The WSJ has a story out today about Euro shorts getting squeezed. The Euro is now at $1.31, its highest levels since before Christmas.
The euro seemed like the most obvious short. The continent seems to be on the verge of collapse. The European leaders always “have a plan to have a plan”, they cannot get their act together. Greece is going to default, and Italy/Spain are both too big to fail and too big to save, according to many. The problems are spreading to peripheral Europe. We noted that even the “safe” countries in Europe, are not nearly as sound as the media makes it seem to be. We have noted on several occasions that Denmark is facing some big problems.

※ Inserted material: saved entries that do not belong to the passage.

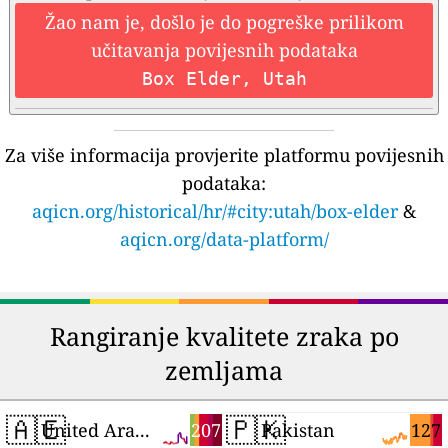
Žao nam je, došlo je do pogreške prilikom
učitavanja povijesnih podataka
Box Elder, Utah
Za više informacija provjerite platformu povijesnih
podataka:
aqicn.org/historical/hr/#city:utah/box-elder
&
aqicn.org/data-platform/
Rangiranje kvalitete zraka po
zemljama
🇦🇪
🇵🇰
207
127
United Arab Emirates
Pakistan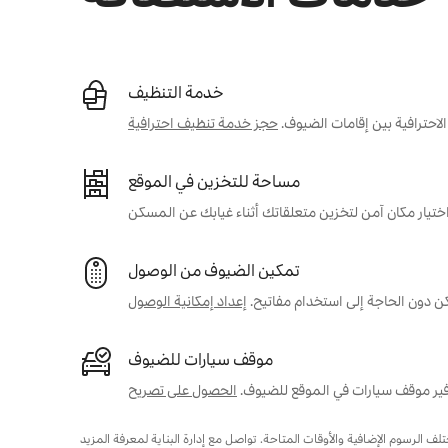
خدمة التنظيف
احترافية بين إقامات الضيوف.
حجز خدمة تنظيف احترافية
مساحة للتخزين في الموقع
تمكين الضيوف من الوصول
ن دون الحاجة إلى استخدام مفاتيح.
إعداد إمكانية الوصول
موقف سيارات للضيوف
ير موقف سيارات في الموقع للضيوف.
الحصول على تصريح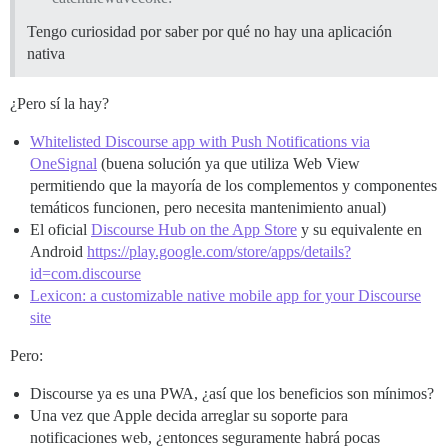
Tengo curiosidad por saber por qué no hay una aplicación
nativa
¿Pero sí la hay?
Whitelisted Discourse app with Push Notifications via
OneSignal
(buena solución ya que utiliza Web View
permitiendo que la mayoría de los complementos y componentes
temáticos funcionen, pero necesita mantenimiento anual)
El oficial
‎Discourse Hub on the App Store
y su equivalente en
Android
https://play.google.com/store/apps/details?
id=com.discourse
Lexicon: a customizable native mobile app for your Discourse
site
Pero:
Discourse ya es una PWA, ¿así que los beneficios son mínimos?
Una vez que Apple decida arreglar su soporte para
notificaciones web, ¿entonces seguramente habrá pocas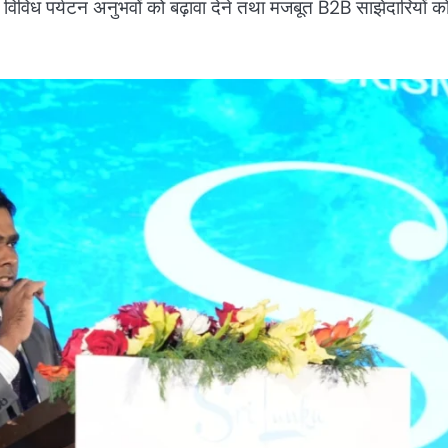
े, विविध पर्यटन अनुभवों को बढ़ावा देने तथा मजबूत B2B साझेदारियों क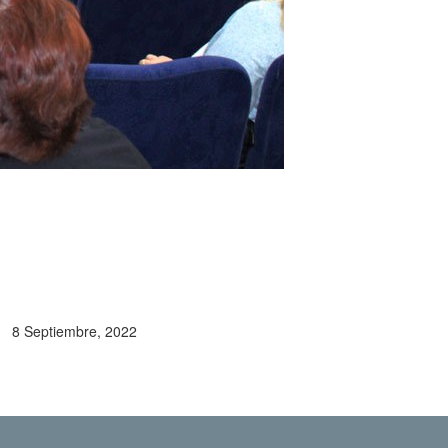
8 Septiembre, 2022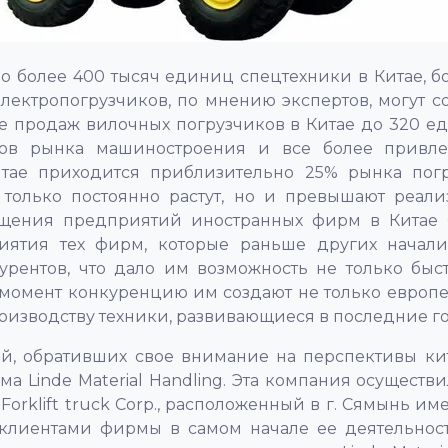
о более 400 тысяч единиц спецтехники в Китае, б
лектропогрузчиков, по мнению экспертов, могут с
е продаж вилочных погрузчиков в Китае до 320 е
тов рынка машиностроения и все более привле
итае приходится приблизительно 25% рынка пог
 только постоянно растут, но и превышают реа
ения предприятий иностранных фирм в Китае я
ятия тех фирм, которые раньше других начали
рентов, что дало им возможность не только быст
й момент конкуренцию им создают не только европе
роизводству техники, развивающиеся в последние 
, обративших свое внимание на перспективы кит
а Linde Material Handling. Эта компания осуществ
) Forklift truck Corp., расположенный в г. Сямынь 
и клиентами фирмы в самом начале ее деятельнос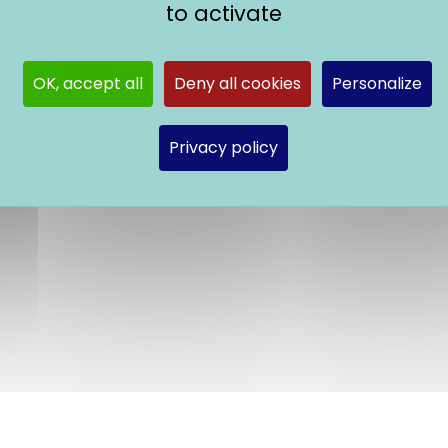
to activate
OK, accept all
Deny all cookies
Personalize
Privacy policy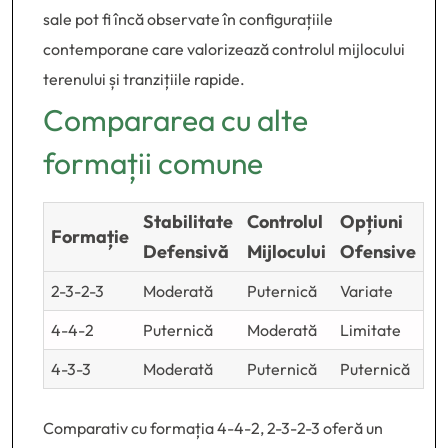
sale pot fi încă observate în configurațiile
contemporane care valorizează controlul mijlocului
terenului și tranzițiile rapide.
Compararea cu alte
formații comune
Stabilitate
Controlul
Opțiuni
Formație
Defensivă
Mijlocului
Ofensive
2-3-2-3
Moderată
Puternică
Variate
4-4-2
Puternică
Moderată
Limitate
4-3-3
Moderată
Puternică
Puternică
Comparativ cu formația 4-4-2, 2-3-2-3 oferă un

In our opinion the best decision would be to let the ECB print money. This would help elevate inflation, devalue the euro, which would increase experts. Furthermore, euros could be used to recapitalize banks and countries, which are insolvent.
We think Germany has hesitated out of fears of hyperinflation and memories of 1923. So we can blame the treaty of Versailles or even the assassination of Archduke Franz Ferdinand.
So why is the Euro rising? Because everyone was shorting it. A commentator on Bloomberg joked recently that his taxi cab driver was shorting the Euro. That is the ultimate contrarian sign to go long the Euro. Additionally, it is very hard to place an intrinsic value on a currency. What is the fair value of the Euro? And why short after a big fall? The market had already priced it in.
Hopefully readers will learn a lesson, and never listen to their taxi drivers for financial advice. Even when events seem certain, many times they turn out to be exactly the opposite.